▶ _YOUR OBJECTIVE_
Beginning with the first line of the data below, reproduce every line unchanged, ending with the line that holds "left back paw: (754, 953)".

[Data excerpts]
[Start of Attachment]

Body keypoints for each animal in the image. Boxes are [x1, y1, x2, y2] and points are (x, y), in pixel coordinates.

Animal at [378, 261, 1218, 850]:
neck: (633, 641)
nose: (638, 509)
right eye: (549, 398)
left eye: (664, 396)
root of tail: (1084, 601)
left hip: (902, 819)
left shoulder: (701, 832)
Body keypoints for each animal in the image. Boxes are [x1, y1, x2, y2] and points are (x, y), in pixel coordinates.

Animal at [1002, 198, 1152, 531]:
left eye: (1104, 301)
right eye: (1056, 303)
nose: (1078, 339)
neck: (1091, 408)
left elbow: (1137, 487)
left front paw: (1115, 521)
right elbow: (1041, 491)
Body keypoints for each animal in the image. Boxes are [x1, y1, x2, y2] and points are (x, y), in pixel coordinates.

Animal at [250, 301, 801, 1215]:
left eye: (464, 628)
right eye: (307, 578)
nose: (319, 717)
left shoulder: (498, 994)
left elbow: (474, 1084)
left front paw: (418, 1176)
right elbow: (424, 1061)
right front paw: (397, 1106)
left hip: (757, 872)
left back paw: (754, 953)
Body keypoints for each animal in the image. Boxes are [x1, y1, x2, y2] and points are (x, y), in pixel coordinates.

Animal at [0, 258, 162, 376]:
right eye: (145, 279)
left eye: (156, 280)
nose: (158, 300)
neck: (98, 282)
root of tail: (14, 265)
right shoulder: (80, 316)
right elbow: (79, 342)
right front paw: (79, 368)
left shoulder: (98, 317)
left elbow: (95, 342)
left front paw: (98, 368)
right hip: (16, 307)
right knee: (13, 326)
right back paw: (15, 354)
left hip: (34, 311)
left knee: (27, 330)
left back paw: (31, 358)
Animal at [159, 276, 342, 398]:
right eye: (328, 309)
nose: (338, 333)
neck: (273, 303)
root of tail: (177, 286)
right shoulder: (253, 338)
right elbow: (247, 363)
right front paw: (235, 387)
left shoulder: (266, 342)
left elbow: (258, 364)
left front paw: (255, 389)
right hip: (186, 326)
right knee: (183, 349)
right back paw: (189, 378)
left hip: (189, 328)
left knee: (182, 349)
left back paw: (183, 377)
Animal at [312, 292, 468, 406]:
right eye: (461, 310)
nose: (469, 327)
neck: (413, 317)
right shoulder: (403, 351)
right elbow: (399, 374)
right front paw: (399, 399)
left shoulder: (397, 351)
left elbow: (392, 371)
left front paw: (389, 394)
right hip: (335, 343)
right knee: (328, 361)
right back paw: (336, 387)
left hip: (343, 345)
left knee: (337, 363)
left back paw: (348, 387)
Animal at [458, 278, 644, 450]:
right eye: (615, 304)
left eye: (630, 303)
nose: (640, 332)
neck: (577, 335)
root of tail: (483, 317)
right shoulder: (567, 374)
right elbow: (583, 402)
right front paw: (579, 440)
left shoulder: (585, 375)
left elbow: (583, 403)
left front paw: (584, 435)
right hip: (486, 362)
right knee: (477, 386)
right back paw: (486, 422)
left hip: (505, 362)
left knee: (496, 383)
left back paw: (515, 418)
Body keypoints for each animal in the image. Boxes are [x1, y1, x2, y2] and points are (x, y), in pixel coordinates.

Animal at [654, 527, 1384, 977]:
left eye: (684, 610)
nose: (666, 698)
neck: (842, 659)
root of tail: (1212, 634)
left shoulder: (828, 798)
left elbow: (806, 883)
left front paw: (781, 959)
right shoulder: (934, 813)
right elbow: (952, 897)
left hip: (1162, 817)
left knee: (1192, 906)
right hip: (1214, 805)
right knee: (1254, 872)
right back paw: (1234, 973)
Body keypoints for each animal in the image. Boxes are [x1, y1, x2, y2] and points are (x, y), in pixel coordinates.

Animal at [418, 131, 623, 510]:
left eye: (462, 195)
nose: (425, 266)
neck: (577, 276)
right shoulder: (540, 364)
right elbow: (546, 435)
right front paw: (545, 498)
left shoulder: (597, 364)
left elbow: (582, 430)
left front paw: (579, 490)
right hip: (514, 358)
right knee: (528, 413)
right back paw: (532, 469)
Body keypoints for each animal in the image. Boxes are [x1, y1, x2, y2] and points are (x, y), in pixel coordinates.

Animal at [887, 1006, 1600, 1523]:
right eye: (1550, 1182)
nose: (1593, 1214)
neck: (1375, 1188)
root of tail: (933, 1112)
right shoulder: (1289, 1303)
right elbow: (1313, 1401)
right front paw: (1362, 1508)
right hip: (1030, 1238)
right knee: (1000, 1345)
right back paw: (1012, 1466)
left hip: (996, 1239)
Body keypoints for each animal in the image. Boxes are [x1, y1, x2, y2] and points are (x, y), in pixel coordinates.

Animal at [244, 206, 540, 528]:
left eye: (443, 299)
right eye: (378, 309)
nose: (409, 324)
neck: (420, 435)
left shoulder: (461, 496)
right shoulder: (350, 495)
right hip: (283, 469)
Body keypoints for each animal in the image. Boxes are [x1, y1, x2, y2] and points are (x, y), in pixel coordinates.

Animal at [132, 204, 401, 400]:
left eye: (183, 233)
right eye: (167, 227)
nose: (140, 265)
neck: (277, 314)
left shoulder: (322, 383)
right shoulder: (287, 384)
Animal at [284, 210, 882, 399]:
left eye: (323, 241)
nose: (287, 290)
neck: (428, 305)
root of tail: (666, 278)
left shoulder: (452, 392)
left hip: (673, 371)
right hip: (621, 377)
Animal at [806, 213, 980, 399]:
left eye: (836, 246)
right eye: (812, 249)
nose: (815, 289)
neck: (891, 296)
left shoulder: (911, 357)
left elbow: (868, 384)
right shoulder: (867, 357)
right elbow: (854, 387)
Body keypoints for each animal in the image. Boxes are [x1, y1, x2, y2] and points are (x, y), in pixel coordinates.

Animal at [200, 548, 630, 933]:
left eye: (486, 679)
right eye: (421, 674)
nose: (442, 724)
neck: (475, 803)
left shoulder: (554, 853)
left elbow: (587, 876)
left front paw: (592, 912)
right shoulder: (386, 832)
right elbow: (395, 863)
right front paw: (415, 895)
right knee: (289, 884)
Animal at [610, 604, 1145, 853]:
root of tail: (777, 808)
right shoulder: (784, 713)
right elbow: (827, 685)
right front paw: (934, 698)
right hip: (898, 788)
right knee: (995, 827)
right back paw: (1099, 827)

[End of Attachment]

▶ _ANSWER FOR THE TASK_
Body keypoints for each animal in the image. Boxes are [x1, y1, x2, y2] and points are (x, y), in pixel coordinates.

Animal at [378, 261, 1218, 850]:
neck: (633, 641)
nose: (638, 509)
right eye: (549, 398)
left eye: (664, 396)
root of tail: (1084, 601)
left hip: (902, 819)
left shoulder: (701, 832)
Body keypoints for each animal in the image. Boxes are [x1, y1, x2, y2] and points are (x, y), in pixel coordinates.

Animal at [1002, 198, 1152, 531]:
left eye: (1104, 301)
right eye: (1056, 303)
nose: (1078, 339)
neck: (1091, 408)
left elbow: (1137, 487)
left front paw: (1115, 521)
right elbow: (1041, 491)
Body keypoints for each animal in the image. Boxes are [x1, y1, x2, y2] and points are (x, y), in pixel coordinates.

Animal at [250, 301, 801, 1215]:
left eye: (464, 628)
right eye: (307, 578)
nose: (319, 717)
left shoulder: (498, 994)
left elbow: (474, 1084)
left front paw: (418, 1176)
right elbow: (424, 1061)
right front paw: (397, 1106)
left hip: (757, 872)
left back paw: (754, 953)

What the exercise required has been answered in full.